Representative images from patient's DMSA scan, illustrating multiple bilateral renal cortical defects (blue arrows) consistent with multifocal bilateral pyelonephritis. DMSA = dimercaptosuccinic acid.


Renal impairment is not uncommon in patients with IBD, occurring in 4% to 23% of patients, with the most common complications being calcium oxalate nephrolithiasis, nephrocalcinosis, ureteric obstruction, immune complex glomerulonephritis, and secondary amyloidosis (2). AIN, an immune-mediated disease that can cause acute renal failure, is demonstrated by inflammatory cells in the interstitium of the kidney with sparing of glomeruli. Although AIN has been reported in mesalazine-naïve patients with IBD (3,4), it most commonly occurs in these patients as an adverse reaction to mesalazine.

Sporadic case reports and limited research show a variable presentation for mesalazine-induced AIN. Based on literature review, there were 9 pediatric patients with interstitial nephritis, and our patient will make the 10th. The reported mean age was 15.4 ± 2.4 years. Ulcerative colitis was more reported than Crohn disease. The most important risk factor was exposure to mesalazine. The median mesalazine dose was 1.5 g/day (range 1.2–3 g/day). The average duration of mesalazine before diagnosis of AIN was 4 to 48 months in pediatric patients. Despite common nonspecific signs and symptoms—fever, fatigue, weight loss, rash, abdominal pain, nausea, vomiting, and diarrhea—laboratory testing and radiology is inconsistent. Potential labs that could direct this diagnosis include an unexpected rise in serum blood urea nitrogen or creatinine in a patient without history of prior renal damage. Eosinophils in blood or urine can be useful; however, these findings lack enough sensitivity or specificity (5). Similarly, elevated erythrocyte sedimentation rate or C-reactive protein level are nonspecific laboratory findings.

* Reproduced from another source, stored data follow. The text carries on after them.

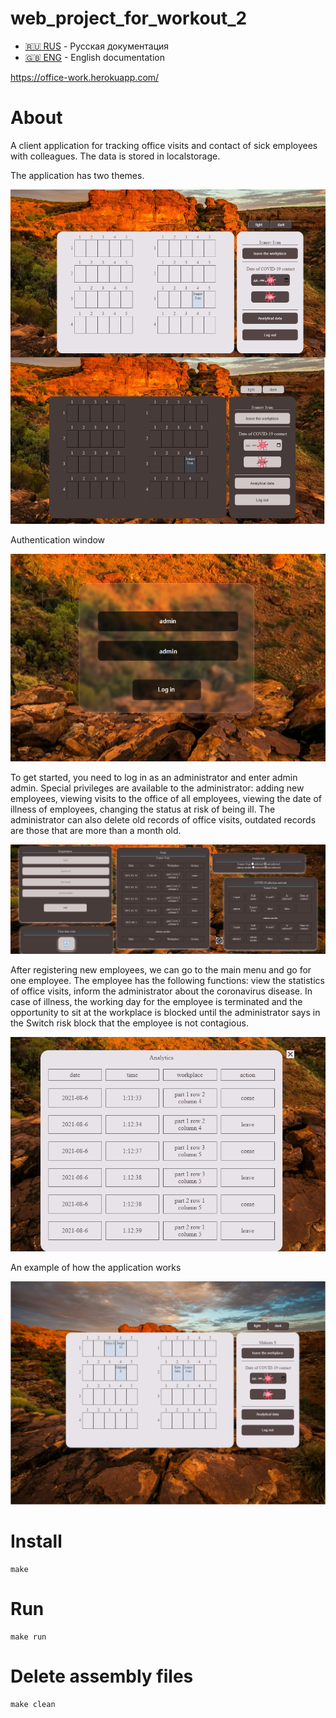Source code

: # web_project_for_workout_2

- [:ru: RUS](./README.ru.md) - Русская документация
- [:uk: ENG](./README.md) - English documentation

https://office-work.herokuapp.com/

# About
A client application for tracking office visits and contact of sick employees with colleagues. The data is stored in localstorage.

The application has two themes.

![Theme](img/theme.png)

Authentication window

![Login in](img/log_in.png)

To get started, you need to log in as an administrator and enter admin admin. Special privileges are available to the administrator: adding new employees, viewing visits to the office of all employees, viewing the date of illness of employees, changing the status at risk of being ill. The administrator can also delete old records of office visits, outdated records are those that are more than a month old.

![Admin option](img/admin_option.png)

After registering new employees, we can go to the main menu and go for one employee. The employee has the following functions: view the statistics of office visits, inform the administrator about the coronavirus disease. In case of illness, the working day for the employee is terminated and the opportunity to sit at the workplace is blocked until the administrator says in the Switch risk block that the employee is not contagious.

![Analytics](img/analytics.png)

An example of how the application works

![Example](img/example.png)


#  Install 

```
make
```

#  Run 

```
make run

```
#  Delete assembly files

```
make clean
```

Proteinuria and leukocyturia are common on urinalysis.

Kidney ultrasound revealed enlarged kidneys with increased cortical echogenicity or decreased corticomedullary differentiation in 50% of the patients in a recent review of pediatric patients with mesalazine-induced interstitial nephritis (1). DMSA and gallium-67 are adjunctive diagnostic tests but with limited use as seen in a single study (6). In this vignette, our patient presented with persistent fevers, fatigue, myalgia, weight loss, abdominal pain, nausea, vomiting, and diarrhea without elevated BUN or creatinine. A CT scan 1-month before for evaluation of abdominal pain was consistent with pyelonephritis, which was also congruent with a later DMSA scan. Persistent of symptoms despite antibiotic therapy, the presence of urinary eosinophils and the use of mesalazine raised the possibility of AIN.

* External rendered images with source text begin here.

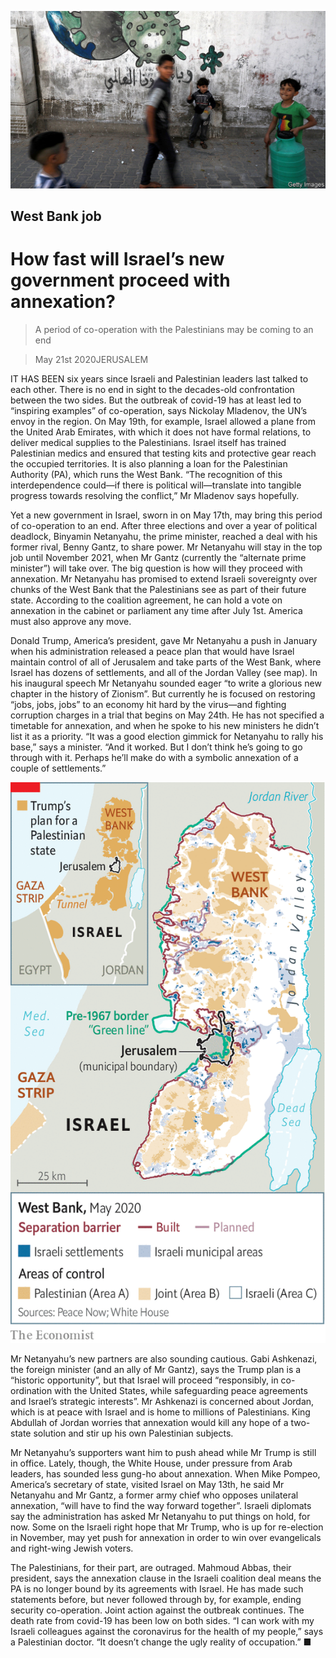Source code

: ![](./images/20200523_MAP501.jpg)

## West Bank job

# How fast will Israel’s new government proceed with annexation?

> A period of co-operation with the Palestinians may be coming to an end

> May 21st 2020JERUSALEM

IT HAS BEEN six years since Israeli and Palestinian leaders last talked to each other. There is no end in sight to the decades-old confrontation between the two sides. But the outbreak of covid-19 has at least led to “inspiring examples” of co-operation, says Nickolay Mladenov, the UN’s envoy in the region. On May 19th, for example, Israel allowed a plane from the United Arab Emirates, with which it does not have formal relations, to deliver medical supplies to the Palestinians. Israel itself has trained Palestinian medics and ensured that testing kits and protective gear reach the occupied territories. It is also planning a loan for the Palestinian Authority (PA), which runs the West Bank. “The recognition of this interdependence could—if there is political will—translate into tangible progress towards resolving the conflict,” Mr Mladenov says hopefully.

Yet a new government in Israel, sworn in on May 17th, may bring this period of co-operation to an end. After three elections and over a year of political deadlock, Binyamin Netanyahu, the prime minister, reached a deal with his former rival, Benny Gantz, to share power. Mr Netanyahu will stay in the top job until November 2021, when Mr Gantz (currently the “alternate prime minister”) will take over. The big question is how will they proceed with annexation. Mr Netanyahu has promised to extend Israeli sovereignty over chunks of the West Bank that the Palestinians see as part of their future state. According to the coalition agreement, he can hold a vote on annexation in the cabinet or parliament any time after July 1st. America must also approve any move.

Donald Trump, America’s president, gave Mr Netanyahu a push in January when his administration released a peace plan that would have Israel maintain control of all of Jerusalem and take parts of the West Bank, where Israel has dozens of settlements, and all of the Jordan Valley (see map). In his inaugural speech Mr Netanyahu sounded eager “to write a glorious new chapter in the history of Zionism”. But currently he is focused on restoring “jobs, jobs, jobs” to an economy hit hard by the virus—and fighting corruption charges in a trial that begins on May 24th. He has not specified a timetable for annexation, and when he spoke to his new ministers he didn’t list it as a priority. “It was a good election gimmick for Netanyahu to rally his base,” says a minister. “And it worked. But I don’t think he’s going to go through with it. Perhaps he’ll make do with a symbolic annexation of a couple of settlements.”

![](./images/20200523_MAM800.png)

Mr Netanyahu’s new partners are also sounding cautious. Gabi Ashkenazi, the foreign minister (and an ally of Mr Gantz), says the Trump plan is a “historic opportunity”, but that Israel will proceed “responsibly, in co-ordination with the United States, while safeguarding peace agreements and Israel’s strategic interests”. Mr Ashkenazi is concerned about Jordan, which is at peace with Israel and is home to millions of Palestinians. King Abdullah of Jordan worries that annexation would kill any hope of a two-state solution and stir up his own Palestinian subjects.

Mr Netanyahu’s supporters want him to push ahead while Mr Trump is still in office. Lately, though, the White House, under pressure from Arab leaders, has sounded less gung-ho about annexation. When Mike Pompeo, America’s secretary of state, visited Israel on May 13th, he said Mr Netanyahu and Mr Gantz, a former army chief who opposes unilateral annexation, “will have to find the way forward together”. Israeli diplomats say the administration has asked Mr Netanyahu to put things on hold, for now. Some on the Israeli right hope that Mr Trump, who is up for re-election in November, may yet push for annexation in order to win over evangelicals and right-wing Jewish voters.

The Palestinians, for their part, are outraged. Mahmoud Abbas, their president, says the annexation clause in the Israeli coalition deal means the PA is no longer bound by its agreements with Israel. He has made such statements before, but never followed through by, for example, ending security co-operation. Joint action against the outbreak continues. The death rate from covid-19 has been low on both sides. “I can work with my Israeli colleagues against the coronavirus for the health of my people,” says a Palestinian doctor. “It doesn’t change the ugly reality of occupation.” ■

We report a case of a pediatric patient with Crohn disease and biopsy-proven mesalazine-induced AIN mimicking pyelonephritis at initial presentation. The mechanism of mesalazine-induced AIN is unclear; however, early cessation of mesalazine with the use of steroids may lead to near full recovery. This is the first known case of mesalazine-induced interstitial nephritis confounded by radiologic findings of pyelonephritis. This diagnostic dilemma could lead to a delay in early, appropriate treatment for this disease. IBD patients on 5-ASA agents deserve regular surveillance of renal function to avoid long-term renal dysfunction.

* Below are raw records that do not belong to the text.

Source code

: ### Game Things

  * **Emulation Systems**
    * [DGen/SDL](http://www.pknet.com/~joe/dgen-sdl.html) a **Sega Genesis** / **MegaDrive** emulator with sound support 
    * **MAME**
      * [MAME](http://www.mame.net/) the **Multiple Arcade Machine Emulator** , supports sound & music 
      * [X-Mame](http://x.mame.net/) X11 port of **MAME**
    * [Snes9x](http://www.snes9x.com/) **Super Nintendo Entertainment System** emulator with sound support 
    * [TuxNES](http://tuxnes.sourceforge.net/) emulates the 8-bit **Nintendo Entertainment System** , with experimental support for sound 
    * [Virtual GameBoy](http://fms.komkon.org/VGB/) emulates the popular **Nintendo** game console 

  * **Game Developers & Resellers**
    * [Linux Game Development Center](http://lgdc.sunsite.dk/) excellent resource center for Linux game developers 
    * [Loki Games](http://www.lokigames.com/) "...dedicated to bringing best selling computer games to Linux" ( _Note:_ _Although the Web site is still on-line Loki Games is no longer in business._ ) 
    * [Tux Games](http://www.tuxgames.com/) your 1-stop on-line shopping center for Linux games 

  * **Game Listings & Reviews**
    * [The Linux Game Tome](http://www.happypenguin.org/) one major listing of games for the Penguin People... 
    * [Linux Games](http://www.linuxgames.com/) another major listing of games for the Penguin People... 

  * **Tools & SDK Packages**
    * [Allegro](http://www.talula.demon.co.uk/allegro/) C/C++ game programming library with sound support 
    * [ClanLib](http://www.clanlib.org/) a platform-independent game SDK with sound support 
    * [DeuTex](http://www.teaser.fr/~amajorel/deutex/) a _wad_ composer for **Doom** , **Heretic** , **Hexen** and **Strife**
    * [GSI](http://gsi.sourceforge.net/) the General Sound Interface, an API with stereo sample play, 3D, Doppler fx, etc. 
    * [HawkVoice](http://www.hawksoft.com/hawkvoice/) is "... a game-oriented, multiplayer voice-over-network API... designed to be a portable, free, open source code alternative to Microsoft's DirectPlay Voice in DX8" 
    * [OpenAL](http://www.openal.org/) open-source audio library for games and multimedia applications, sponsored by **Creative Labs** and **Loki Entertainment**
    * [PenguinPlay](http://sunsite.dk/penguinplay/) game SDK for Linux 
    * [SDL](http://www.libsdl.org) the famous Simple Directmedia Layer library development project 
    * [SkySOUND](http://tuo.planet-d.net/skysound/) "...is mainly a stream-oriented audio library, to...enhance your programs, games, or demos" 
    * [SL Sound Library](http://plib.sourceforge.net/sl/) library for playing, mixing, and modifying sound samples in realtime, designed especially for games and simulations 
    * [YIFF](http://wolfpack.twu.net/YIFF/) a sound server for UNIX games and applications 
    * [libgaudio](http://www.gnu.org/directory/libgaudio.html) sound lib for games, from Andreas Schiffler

1. Co ML, Gorospe EC. Pediatric case of mesalazine-induced interstitial nephritis with literature review. Pediatr Int 2013; 55:385–387.
2. Izzedine H, Simon J, Piette AM, et al. Primary chronic interstitial nephritis in Crohn's disease. Gastroenterology 2002; 123:1436–1440.
3. Shahrani Muhammad HS, Peters C, Casserly LF, et al. Relapsing tubulointerstitial nephritis in an adolescent with inflammatory bowel disease without aminosalicylate exposure. Clin Nephrol 2010; 73:350–352.
4. Zeier M, Schmidt R, Andrassy K, et al. Idiopathic interstitial nephritis complicating ulcerative colitis. Nephrol Dial Transplant 1990; 5:901.
5. Ten RM, Torres VE, Milliner DS, et al. Acute interstitial nephritis: immunologic and clinical aspects. Mayo Clin Proc 1988; 63:921–930.
6. Shibasaki T, Ishimoto F, Sakai O, et al. Clinical characterization of drug-induced allergic nephritis. Am J Nephrol 1991; 11:174–180.